“You’re to give her riding lessons.” Puck pulled the money out of her pocket and held it out to him. “She wants her first lesson tomorrow.”
“No,” he said. “Get somebody else.”
“Nadine is a nice person.” Puck sounded desperate, but then she was. If Sean didn’t give Nadine lessons, her father would be angry, then Nadine wouldn’t be allowed to come and she was good at keeping peace and—“Nadine is funny and interesting and she cares about people.”
“You mean she cares about that group of misfits that hangs around here. Does she know it’s her money they love the most?”

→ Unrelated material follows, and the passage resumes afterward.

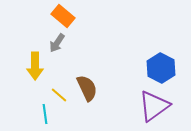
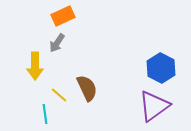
orange rectangle: rotated 65 degrees counterclockwise
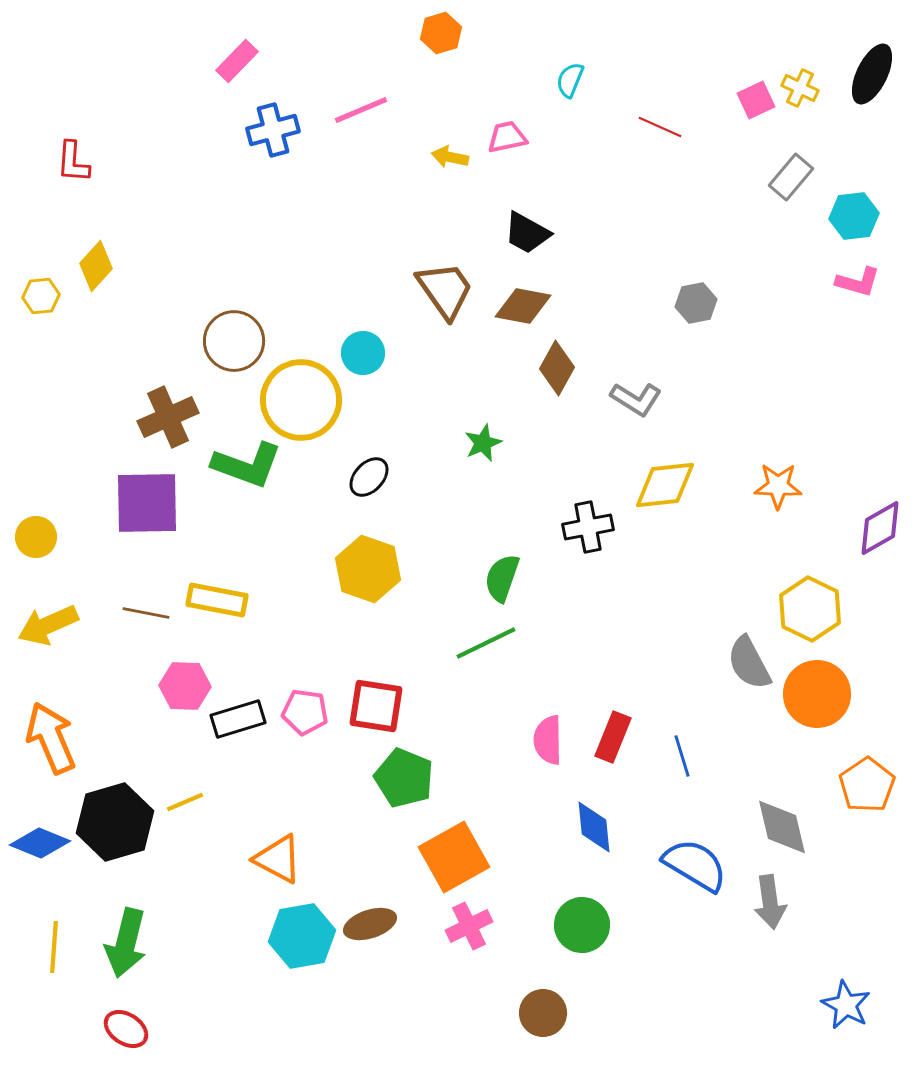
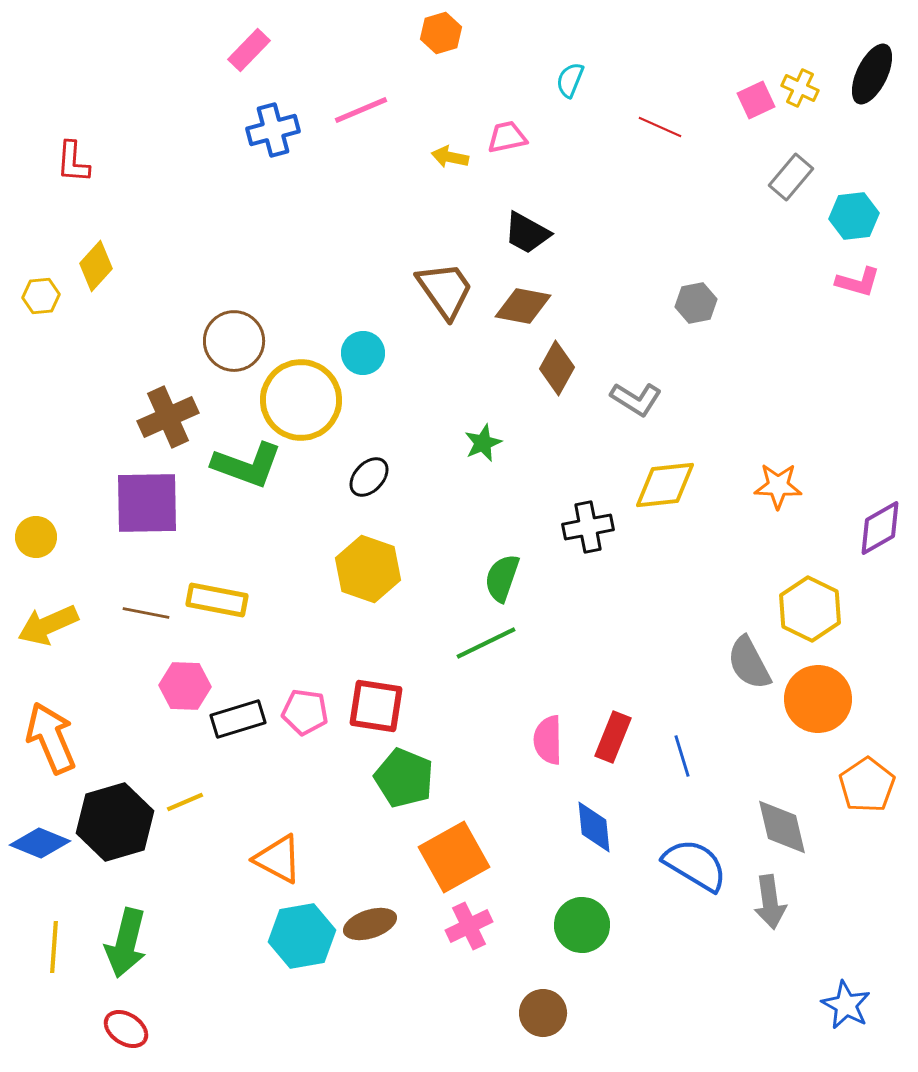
pink rectangle at (237, 61): moved 12 px right, 11 px up
orange circle at (817, 694): moved 1 px right, 5 px down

“I’m afraid she does.” Puck was being honest. “But she has to do whatever her father tells her to do.”
“And he wants her to marry the future earl.” It wasn’t a question.
“Sean, please. Nadine will get in trouble if you don’t teach her.”
With a grimace, he took the money. “All right. Tomorrow at 8:00 a.m.”
“I don’t think—” She’d been about to say that Nadine wasn’t up that early but she didn’t. “Fine. Eight in the morning.”
“If she shows up wearing some riding costume from a BBC drama, I’ll send her back.”
“Jeans and T-shirt,” Puck said.
Sean frowned but he nodded. “You’re nervous about something. What is it?”
Puck could feel her heart pounding. “It’s just Mum. Trying to escape her. And Clive’s bad temper and...” She trailed off. Sean’s face showed he wasn’t believing any of it.
He stopped walking, then reached out and pulled something from her hair. It was a ball of dust. “You look like crap.”
She started to make up an explanation, but she knew Sean would know she was lying. She was silent.
“So don’t tell me.”
He started walking but Puck didn’t move. Somehow, she was giving away too much about what she’d seen. “I’ll see you later,” she said. When he didn’t answer, she headed toward the house. She’d gone only a few feet when she began running.
By the time she reached the house, she was out of breath. She went to Bertie’s office. Sean joked that it was actually the drinking room as that’s where the earl got drunk every night.
Puck put the document Clive had given her on the desk—which wasn’t nearly as big or elaborate as Clive’s. On the top was an open checkbook. She saw that Bertie had made out a check for fifty thousand pounds to Longbow Stables. The page of the monthly expenses Clive had given her showed that there wasn’t that much in any account. The check would bounce.
Puck left the office and made a dash up to her room at the top of the house. She changed her shirt and ran a comb through her hair, then ran down the stairs to the kitchen.
“Where have you been?” her mother demanded angrily. “I’ve had this whole meal to do by myself, all while you’ve been outside daydreaming. You flit around like some butterfly, getting no exercise at all.” She gritted her teeth. “It’s time you started to grow up. If we’re going to continue to live here, we all need to be useful. Indispensable, even.”
Mrs. Aiken put half a pound of chopped up butter in a deep skillet. “What are they all doing?”
Puck ate a cherry. “Nicky and Byon are working on a play. Diana is mucking out the stables, and Nadine is going to take riding lessons from Sean. Clive is doing the accounts and Willa is writing letters.”
Mrs. Aiken frowned at her daughter. “You’re telling too much about these people. You’re too young to know that there are secrets in this house. You need to learn how to keep what you hear and see to yourself.” She glared at her daughter. “But you must tell me everything.”
“I will try,” Puck said. Her mind was on that house by the cemetery and what Nicky had said. A place to have some peace.
She watched her mother drop scallops into the puddle of butter. As Byon had said, the butter wasn’t browned, or clarified, or sauced in any way. She tried not to laugh.
Eight
When Puck finished, Kate and Jack said nothing.
Sara broke the silence. “Interesting. They’re different than I thought they would be.”
“Frenemies,” Kate said. “Nobody did what had been planned for them.”